Richard Falkenrath is pushing for a “right to be forgotten”, whereby individuals could ask companies to erase all the data and metadata that they possess about them. He says that it’s “essential to protect personal privacy in the age of pervasive social media and cloud computing”, but I think he’s importantly wrong. We’ve never really had personal privacy, we have less privacy than ever before, and extra legislation, while making a difference at the margins, is never going to return us to some mythical prelapsarian state where Big Brother knows nothing about us.
And indeed, few of us would want to return to that state. I get a steady stream of books and press releases here at Reuters, most of which I have very little interest in. But at least they’re a little bit targeted: they tend to be about business or finance, broadly. And some of them I actually like a lot, and end up in a blog post somehow. If I just got a random subset of all the books being published, or all the press releases being put out, my situation would be far worse than it is now. Because the people sending the books and releases know something about me, they attempt to send me only things I might conceivably be interested in. (At least in theory.
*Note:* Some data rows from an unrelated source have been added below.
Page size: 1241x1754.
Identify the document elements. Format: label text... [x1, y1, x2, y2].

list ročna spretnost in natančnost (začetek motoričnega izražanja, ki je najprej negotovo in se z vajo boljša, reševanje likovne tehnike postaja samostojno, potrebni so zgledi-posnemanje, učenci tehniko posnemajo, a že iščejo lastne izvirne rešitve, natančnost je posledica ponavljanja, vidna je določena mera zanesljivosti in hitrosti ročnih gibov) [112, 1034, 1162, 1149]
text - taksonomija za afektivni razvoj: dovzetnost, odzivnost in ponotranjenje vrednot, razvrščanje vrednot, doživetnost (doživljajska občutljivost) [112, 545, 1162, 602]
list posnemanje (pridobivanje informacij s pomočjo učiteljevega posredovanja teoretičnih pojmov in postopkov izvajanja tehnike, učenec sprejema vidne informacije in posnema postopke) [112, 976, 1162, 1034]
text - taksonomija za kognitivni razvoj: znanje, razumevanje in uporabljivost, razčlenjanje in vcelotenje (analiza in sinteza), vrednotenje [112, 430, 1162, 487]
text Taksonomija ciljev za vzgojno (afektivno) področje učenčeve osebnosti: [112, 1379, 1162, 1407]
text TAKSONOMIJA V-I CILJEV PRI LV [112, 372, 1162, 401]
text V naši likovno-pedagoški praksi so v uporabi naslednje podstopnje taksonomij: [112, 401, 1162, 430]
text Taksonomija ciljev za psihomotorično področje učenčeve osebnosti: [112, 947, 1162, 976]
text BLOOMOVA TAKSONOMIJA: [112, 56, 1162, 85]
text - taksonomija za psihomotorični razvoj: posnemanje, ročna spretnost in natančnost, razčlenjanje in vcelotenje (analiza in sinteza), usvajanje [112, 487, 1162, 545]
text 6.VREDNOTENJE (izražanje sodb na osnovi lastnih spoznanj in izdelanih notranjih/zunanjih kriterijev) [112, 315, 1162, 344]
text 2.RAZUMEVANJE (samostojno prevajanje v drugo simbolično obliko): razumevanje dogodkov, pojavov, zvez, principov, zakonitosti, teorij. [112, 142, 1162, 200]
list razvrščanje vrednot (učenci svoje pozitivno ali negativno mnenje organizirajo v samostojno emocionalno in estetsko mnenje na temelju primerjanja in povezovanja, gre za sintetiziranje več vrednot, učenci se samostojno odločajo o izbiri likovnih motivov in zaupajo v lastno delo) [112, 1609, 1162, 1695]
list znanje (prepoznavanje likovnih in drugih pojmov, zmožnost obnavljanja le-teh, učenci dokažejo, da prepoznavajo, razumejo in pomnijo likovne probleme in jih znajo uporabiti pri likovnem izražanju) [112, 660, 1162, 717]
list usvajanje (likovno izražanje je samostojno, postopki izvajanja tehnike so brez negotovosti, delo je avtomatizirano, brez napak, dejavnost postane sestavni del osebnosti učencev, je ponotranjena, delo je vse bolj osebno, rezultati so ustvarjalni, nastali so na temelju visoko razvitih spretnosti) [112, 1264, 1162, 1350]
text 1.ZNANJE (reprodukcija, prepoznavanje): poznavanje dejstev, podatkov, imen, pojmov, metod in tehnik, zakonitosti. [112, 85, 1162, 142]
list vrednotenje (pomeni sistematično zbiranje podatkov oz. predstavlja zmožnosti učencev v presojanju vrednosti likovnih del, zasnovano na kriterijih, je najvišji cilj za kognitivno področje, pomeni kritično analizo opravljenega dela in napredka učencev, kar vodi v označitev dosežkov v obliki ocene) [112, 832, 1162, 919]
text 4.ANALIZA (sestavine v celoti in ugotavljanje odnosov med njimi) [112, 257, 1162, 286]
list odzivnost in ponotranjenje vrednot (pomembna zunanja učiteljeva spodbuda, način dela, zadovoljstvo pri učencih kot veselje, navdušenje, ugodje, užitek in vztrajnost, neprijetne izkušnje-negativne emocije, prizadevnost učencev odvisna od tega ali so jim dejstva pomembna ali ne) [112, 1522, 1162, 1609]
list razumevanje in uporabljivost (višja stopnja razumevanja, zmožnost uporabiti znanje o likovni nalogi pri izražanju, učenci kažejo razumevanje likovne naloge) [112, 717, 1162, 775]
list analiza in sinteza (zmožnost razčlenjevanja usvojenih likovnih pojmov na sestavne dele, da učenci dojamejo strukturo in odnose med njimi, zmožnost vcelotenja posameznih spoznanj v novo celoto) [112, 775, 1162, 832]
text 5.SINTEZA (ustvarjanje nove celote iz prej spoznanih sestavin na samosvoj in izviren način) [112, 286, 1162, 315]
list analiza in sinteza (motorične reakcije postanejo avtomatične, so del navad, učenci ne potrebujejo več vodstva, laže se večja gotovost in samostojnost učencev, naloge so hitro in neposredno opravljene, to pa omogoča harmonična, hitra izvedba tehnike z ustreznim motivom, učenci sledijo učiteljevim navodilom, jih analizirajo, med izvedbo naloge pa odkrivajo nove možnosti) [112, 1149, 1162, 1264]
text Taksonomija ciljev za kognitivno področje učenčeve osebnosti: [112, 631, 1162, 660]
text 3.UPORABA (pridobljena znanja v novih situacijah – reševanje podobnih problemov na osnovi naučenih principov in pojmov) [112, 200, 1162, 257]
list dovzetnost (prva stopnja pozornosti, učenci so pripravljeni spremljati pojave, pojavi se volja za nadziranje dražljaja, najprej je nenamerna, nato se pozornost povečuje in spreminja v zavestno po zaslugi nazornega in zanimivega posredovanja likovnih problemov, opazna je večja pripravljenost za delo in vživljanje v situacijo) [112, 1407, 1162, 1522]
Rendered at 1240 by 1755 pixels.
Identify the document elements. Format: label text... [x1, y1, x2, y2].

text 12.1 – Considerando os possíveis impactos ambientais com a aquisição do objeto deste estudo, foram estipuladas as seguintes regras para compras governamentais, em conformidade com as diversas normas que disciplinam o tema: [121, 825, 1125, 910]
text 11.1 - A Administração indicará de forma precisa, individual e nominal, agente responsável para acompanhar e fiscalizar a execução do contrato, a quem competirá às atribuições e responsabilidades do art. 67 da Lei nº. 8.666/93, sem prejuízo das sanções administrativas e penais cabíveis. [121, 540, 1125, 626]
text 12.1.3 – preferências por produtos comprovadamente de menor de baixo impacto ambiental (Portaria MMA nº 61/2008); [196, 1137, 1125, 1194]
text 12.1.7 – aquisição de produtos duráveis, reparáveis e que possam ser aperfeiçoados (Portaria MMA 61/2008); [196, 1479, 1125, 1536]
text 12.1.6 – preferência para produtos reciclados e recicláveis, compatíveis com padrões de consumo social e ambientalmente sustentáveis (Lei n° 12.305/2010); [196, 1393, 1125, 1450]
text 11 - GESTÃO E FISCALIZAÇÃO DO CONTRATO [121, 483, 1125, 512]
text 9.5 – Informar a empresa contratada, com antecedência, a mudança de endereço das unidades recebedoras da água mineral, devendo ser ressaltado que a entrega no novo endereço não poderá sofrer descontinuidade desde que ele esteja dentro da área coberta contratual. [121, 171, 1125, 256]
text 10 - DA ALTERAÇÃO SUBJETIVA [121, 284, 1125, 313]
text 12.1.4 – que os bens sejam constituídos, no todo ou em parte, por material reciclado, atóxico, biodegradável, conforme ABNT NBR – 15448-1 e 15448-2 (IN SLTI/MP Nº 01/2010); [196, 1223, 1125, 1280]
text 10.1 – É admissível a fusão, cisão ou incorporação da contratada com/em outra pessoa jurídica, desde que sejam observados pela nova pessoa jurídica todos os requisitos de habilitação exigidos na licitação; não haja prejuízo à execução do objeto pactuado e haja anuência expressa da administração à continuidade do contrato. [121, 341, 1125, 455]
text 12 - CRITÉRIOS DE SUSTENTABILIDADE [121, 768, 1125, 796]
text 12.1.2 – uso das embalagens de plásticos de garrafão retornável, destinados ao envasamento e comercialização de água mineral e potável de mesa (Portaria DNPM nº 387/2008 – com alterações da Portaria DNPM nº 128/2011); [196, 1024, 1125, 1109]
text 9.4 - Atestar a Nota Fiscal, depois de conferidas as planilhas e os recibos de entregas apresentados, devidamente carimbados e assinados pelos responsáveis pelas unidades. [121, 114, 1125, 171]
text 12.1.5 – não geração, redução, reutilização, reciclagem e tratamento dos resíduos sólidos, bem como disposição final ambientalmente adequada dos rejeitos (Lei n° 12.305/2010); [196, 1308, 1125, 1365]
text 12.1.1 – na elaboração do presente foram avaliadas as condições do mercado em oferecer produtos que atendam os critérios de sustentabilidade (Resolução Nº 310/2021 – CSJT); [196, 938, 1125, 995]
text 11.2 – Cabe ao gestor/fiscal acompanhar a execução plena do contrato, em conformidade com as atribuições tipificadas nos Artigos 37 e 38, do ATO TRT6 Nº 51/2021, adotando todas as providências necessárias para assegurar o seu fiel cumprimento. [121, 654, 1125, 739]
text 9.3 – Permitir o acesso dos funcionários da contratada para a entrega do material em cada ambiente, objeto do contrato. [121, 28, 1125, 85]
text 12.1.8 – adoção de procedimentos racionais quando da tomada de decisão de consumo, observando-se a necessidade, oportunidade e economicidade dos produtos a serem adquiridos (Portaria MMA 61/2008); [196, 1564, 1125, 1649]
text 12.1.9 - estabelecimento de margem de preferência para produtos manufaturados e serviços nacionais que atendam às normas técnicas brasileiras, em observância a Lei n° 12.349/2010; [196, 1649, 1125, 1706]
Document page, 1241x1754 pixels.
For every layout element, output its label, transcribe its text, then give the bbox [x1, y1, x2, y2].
Does anybody know how to unsubscribe to the TMZ mailing list?)
We’ve always lived in a world of personalization and targeting, from the maitre d’ who knows your name and favorite table at the fancy neighborhood restaurant, to the way in which corporations pay more money to advertise in the Wall Street Journal than they do to advertise in the New York Post, on the grounds that the Journal is more likely to reach rich professionals.
Nowadays, computers have made it increasingly possible to fine-tune personalization down to the individual level, where it can sometimes get “spooky”. (Although I’m convinced that spookiness increases with age: that in general young people are much less fazed by this kind of personalization than old people are.) If sophisticated corporations manage to make their marketing materials less spooky, I don’t think there’s going to be much popular opposition to continued targeting — at least not in this country. Germany is different: Germans care a lot about their privacy, and fight hard for it.
Here, however, I’ve never received a good answer to the “why should I care?” question — and certainly Falkenrath doesn’t provide one. All he does is hint at a vaguely dystopian scenario, and leave the rest to the reader’s imagination:
Picasa has a tagging feature that can tell Google where and when photographs were taken, and an advanced facial recognition feature that allows Google to identify individuals it has seen in one photo in any photo in the user’s digital library. Integrating just these three services with Google’s core search function could allow Google to locate individuals in virtually any digital photograph on the internet, and so derive where each user has been, when, with whom and doing what. Add YouTube to the mix, or Android smartphones, or whatever other database Google develops or buys – the implications are breathtaking.
If you’re pessimistically inclined, the breathtaking implications are negative. On the other hand, there are lots of positive potential implications, too. And the fact is that companies like Target and Google have no interest in becoming some kind of Hollywood corporate villain; that kind of behavior tends not to be nearly as profitable as screenwriters might think. So my feeling is that if they do become evil, we should cross that bridge when we come to it. As News International is discovering, genuine invasions of privacy can be fatal to any company. In the meantime, trying to legislate a “right to be forgotten” would probably cause much more harm than good.